**Data to use**

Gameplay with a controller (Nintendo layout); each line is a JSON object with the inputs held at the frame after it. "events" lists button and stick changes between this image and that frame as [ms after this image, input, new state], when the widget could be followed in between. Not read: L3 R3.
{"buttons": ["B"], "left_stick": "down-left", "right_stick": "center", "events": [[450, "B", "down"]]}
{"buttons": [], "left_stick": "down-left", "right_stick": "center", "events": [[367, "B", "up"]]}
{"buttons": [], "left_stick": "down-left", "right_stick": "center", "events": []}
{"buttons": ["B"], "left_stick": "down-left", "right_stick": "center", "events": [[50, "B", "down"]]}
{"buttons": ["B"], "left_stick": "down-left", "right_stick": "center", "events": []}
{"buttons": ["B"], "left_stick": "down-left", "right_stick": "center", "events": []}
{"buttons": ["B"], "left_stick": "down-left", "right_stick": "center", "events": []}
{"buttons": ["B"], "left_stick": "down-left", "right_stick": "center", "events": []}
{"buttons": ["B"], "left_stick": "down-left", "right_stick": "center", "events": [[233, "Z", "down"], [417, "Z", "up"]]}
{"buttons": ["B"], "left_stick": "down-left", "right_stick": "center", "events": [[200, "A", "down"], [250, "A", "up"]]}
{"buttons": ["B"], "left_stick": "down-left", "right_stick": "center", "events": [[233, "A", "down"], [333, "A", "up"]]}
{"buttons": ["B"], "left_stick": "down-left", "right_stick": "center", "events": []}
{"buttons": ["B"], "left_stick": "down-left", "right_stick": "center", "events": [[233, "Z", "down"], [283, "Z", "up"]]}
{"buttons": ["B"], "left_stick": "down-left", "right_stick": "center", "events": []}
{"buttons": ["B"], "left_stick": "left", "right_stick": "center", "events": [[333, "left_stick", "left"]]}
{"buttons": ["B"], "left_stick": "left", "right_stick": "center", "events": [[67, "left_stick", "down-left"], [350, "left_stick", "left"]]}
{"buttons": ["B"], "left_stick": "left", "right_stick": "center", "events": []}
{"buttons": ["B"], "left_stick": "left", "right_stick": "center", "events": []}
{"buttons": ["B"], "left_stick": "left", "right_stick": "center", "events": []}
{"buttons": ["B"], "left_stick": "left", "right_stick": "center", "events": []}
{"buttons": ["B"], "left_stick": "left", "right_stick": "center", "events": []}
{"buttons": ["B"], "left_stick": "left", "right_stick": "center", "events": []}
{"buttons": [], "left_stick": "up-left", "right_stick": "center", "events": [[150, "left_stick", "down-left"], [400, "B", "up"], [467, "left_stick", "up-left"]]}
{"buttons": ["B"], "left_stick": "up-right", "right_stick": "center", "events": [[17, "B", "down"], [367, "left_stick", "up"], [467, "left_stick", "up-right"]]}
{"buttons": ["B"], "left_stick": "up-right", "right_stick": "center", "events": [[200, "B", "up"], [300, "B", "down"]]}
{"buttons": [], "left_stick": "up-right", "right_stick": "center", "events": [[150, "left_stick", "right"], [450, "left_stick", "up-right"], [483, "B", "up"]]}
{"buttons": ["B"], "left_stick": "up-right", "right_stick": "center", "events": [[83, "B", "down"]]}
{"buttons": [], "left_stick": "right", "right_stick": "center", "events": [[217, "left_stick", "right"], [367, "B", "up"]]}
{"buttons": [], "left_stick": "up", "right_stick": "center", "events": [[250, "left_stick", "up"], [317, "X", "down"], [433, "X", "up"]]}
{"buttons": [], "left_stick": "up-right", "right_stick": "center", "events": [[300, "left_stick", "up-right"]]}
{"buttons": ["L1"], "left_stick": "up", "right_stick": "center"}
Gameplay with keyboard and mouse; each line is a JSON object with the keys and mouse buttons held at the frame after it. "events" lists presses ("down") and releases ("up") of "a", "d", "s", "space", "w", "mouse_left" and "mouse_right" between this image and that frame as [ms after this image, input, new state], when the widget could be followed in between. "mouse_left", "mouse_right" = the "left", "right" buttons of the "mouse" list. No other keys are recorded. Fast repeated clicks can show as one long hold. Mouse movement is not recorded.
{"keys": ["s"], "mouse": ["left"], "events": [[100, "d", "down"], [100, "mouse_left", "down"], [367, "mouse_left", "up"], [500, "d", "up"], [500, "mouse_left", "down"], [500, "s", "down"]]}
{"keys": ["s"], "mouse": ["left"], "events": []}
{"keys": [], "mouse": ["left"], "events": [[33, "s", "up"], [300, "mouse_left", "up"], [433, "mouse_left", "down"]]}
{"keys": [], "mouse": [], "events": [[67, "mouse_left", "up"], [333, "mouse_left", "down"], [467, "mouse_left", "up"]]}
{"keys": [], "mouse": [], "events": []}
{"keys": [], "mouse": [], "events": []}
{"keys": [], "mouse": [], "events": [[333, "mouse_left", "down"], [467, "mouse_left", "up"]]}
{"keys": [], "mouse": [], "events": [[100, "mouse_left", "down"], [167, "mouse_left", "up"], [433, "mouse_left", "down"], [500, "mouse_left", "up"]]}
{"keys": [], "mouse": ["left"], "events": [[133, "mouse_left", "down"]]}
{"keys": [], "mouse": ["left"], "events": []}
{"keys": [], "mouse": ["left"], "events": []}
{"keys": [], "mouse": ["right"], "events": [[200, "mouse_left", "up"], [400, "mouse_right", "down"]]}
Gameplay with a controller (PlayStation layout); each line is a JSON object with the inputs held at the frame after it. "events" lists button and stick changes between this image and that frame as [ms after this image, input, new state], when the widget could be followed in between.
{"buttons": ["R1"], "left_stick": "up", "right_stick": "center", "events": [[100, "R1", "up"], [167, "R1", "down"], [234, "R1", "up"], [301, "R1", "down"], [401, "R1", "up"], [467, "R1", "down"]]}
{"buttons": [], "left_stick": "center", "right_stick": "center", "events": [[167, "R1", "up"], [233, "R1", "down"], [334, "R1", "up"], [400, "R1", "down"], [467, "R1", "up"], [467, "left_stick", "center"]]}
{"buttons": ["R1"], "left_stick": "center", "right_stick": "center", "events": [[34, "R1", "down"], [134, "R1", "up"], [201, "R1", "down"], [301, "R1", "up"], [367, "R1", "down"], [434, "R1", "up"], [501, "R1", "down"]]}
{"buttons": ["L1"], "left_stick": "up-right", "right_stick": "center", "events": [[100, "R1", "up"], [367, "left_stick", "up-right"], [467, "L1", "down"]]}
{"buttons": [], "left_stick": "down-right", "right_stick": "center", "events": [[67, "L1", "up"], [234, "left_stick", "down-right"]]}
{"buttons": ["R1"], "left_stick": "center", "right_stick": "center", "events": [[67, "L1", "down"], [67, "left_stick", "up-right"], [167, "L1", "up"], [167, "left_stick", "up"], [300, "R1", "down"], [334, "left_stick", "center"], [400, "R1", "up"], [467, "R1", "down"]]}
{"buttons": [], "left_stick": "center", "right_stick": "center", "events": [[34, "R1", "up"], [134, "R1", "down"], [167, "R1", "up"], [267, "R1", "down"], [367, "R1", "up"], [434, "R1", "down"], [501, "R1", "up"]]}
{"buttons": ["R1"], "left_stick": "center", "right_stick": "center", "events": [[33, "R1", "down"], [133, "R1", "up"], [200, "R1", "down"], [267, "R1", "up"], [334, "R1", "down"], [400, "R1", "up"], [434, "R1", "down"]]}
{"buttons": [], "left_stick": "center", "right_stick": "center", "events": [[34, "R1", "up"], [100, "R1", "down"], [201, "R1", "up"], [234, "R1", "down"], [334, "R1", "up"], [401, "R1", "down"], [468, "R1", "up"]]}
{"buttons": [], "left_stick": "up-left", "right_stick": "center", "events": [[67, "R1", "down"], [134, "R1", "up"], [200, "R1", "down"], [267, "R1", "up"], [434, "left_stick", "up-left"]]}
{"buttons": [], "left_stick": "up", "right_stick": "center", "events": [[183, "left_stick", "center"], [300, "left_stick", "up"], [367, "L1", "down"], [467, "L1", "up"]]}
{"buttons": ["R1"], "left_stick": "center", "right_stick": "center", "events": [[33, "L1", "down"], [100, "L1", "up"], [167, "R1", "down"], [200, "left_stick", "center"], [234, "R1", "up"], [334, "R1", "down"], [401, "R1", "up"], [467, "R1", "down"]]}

**Work item**
Using the material above, work out the number of lines that include "layout" and answer with that number by itself.

**Answer space**
2